# start of ROWS

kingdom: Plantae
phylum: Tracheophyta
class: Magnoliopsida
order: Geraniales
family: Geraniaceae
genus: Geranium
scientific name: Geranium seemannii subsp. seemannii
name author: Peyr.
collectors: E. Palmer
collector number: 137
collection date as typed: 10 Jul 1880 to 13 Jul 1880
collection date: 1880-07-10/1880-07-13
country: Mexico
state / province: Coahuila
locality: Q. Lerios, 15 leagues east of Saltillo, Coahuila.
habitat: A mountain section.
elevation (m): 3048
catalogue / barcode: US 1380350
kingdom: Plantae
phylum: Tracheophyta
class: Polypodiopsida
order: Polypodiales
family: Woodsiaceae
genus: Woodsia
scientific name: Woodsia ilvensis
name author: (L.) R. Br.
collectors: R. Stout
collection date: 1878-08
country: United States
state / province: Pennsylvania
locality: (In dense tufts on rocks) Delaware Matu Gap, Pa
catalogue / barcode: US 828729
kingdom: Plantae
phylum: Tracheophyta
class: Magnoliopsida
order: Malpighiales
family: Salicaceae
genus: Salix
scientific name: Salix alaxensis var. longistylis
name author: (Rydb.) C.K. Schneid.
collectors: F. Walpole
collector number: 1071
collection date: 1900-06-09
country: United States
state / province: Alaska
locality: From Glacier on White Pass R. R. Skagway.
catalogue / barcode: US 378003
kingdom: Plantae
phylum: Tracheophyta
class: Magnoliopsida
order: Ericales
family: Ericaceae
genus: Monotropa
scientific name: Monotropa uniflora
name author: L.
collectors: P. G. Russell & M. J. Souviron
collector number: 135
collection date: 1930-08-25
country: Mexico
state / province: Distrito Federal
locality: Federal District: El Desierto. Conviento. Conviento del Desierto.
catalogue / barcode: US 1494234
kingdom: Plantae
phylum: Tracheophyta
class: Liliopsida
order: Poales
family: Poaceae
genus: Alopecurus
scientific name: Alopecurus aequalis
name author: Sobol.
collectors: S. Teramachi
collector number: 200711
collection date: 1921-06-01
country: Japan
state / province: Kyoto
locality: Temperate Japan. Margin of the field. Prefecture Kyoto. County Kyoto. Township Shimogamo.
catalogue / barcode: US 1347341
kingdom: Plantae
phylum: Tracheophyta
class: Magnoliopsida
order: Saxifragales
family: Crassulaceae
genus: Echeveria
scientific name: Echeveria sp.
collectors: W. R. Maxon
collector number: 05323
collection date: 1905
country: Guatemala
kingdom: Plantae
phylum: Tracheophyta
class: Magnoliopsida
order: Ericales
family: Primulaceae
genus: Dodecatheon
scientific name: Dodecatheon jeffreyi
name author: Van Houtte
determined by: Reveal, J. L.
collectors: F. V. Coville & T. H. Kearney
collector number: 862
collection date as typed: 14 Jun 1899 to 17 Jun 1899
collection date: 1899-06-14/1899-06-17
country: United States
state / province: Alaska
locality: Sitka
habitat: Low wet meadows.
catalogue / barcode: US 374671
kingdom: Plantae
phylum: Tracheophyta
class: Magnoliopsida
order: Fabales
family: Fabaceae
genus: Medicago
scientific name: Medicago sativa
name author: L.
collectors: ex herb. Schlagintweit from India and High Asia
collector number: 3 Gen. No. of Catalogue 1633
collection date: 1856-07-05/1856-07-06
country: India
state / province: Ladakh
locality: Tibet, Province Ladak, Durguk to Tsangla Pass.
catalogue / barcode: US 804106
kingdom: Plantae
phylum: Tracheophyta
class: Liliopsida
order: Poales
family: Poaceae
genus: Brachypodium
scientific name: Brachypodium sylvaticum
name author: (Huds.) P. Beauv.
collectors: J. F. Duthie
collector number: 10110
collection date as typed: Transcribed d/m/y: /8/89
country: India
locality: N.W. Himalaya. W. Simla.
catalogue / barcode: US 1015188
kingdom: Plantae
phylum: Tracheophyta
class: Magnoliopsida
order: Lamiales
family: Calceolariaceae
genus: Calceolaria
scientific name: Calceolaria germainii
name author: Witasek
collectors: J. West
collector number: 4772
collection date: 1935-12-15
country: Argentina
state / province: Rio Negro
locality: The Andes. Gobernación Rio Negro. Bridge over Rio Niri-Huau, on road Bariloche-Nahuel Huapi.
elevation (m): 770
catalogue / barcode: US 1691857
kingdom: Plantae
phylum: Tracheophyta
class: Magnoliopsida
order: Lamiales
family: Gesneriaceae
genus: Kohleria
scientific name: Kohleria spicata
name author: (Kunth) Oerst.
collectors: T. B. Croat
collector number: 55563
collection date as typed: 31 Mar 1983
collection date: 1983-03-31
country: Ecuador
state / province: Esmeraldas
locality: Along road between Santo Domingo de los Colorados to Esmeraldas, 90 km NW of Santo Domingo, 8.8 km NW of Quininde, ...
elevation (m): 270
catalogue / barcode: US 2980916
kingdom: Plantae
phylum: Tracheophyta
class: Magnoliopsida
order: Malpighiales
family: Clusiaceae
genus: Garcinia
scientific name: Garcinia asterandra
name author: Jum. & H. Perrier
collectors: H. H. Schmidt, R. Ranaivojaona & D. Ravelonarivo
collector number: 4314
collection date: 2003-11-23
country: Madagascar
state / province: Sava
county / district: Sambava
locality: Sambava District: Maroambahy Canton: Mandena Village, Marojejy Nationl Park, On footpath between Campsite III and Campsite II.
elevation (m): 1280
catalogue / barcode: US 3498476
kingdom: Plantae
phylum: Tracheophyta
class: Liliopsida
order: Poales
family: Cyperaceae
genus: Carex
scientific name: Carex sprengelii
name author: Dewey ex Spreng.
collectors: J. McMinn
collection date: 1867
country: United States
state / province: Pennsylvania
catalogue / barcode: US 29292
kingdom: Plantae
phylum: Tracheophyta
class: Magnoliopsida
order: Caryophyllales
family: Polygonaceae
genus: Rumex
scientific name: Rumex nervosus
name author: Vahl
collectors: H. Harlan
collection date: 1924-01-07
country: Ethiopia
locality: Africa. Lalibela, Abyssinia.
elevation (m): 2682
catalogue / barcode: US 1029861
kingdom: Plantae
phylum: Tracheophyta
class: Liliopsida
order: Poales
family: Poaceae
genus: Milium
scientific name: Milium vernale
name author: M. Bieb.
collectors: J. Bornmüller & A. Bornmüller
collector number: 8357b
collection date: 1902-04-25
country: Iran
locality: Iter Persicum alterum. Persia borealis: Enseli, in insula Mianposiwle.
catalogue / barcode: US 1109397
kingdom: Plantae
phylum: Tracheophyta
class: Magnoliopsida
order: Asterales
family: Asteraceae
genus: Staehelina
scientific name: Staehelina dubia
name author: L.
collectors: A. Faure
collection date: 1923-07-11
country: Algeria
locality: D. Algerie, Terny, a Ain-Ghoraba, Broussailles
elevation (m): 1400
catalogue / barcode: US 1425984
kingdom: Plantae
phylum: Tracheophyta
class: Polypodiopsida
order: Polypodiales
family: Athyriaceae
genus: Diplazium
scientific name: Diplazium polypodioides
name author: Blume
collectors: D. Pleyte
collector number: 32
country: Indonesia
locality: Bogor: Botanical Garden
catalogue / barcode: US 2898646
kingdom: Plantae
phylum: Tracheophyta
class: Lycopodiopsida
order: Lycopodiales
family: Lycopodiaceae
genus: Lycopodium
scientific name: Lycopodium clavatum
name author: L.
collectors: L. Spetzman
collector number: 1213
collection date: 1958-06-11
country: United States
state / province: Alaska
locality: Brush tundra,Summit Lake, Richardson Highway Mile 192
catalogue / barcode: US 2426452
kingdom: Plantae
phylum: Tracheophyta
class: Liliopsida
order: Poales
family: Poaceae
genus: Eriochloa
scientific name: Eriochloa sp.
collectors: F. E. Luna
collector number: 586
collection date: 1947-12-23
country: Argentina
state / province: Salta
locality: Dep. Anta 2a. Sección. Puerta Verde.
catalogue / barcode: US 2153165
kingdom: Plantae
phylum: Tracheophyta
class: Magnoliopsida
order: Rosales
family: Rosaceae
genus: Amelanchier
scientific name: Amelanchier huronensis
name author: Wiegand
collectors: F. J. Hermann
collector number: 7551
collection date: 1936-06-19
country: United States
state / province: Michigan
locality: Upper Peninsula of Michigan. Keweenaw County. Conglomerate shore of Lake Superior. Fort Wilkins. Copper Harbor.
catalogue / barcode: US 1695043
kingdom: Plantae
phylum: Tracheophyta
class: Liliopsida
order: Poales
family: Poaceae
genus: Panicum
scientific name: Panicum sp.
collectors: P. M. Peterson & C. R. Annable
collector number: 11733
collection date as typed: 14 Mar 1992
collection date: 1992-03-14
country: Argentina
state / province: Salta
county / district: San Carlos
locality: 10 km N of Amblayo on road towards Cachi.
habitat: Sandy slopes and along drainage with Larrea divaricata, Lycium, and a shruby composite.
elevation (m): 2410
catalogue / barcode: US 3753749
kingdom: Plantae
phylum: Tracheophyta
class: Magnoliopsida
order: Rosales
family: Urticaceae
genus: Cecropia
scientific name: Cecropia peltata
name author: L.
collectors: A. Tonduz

# end of ROWS

Write out, word for word, the lines of the items from the line holding "order: Saxifragales" through the line holding "genus: Medicago", including both of those lines.

order: Saxifragales
family: Crassulaceae
genus: Echeveria
scientific name: Echeveria sp.
collectors: W. R. Maxon
collector number: 05323
collection date: 1905
country: Guatemala
kingdom: Plantae
phylum: Tracheophyta
class: Magnoliopsida
order: Ericales
family: Primulaceae
genus: Dodecatheon
scientific name: Dodecatheon jeffreyi
name author: Van Houtte
determined by: Reveal, J. L.
collectors: F. V. Coville & T. H. Kearney
collector number: 862
collection date as typed: 14 Jun 1899 to 17 Jun 1899
collection date: 1899-06-14/1899-06-17
country: United States
state / province: Alaska
locality: Sitka
habitat: Low wet meadows.
catalogue / barcode: US 374671
kingdom: Plantae
phylum: Tracheophyta
class: Magnoliopsida
order: Fabales
family: Fabaceae
genus: Medicago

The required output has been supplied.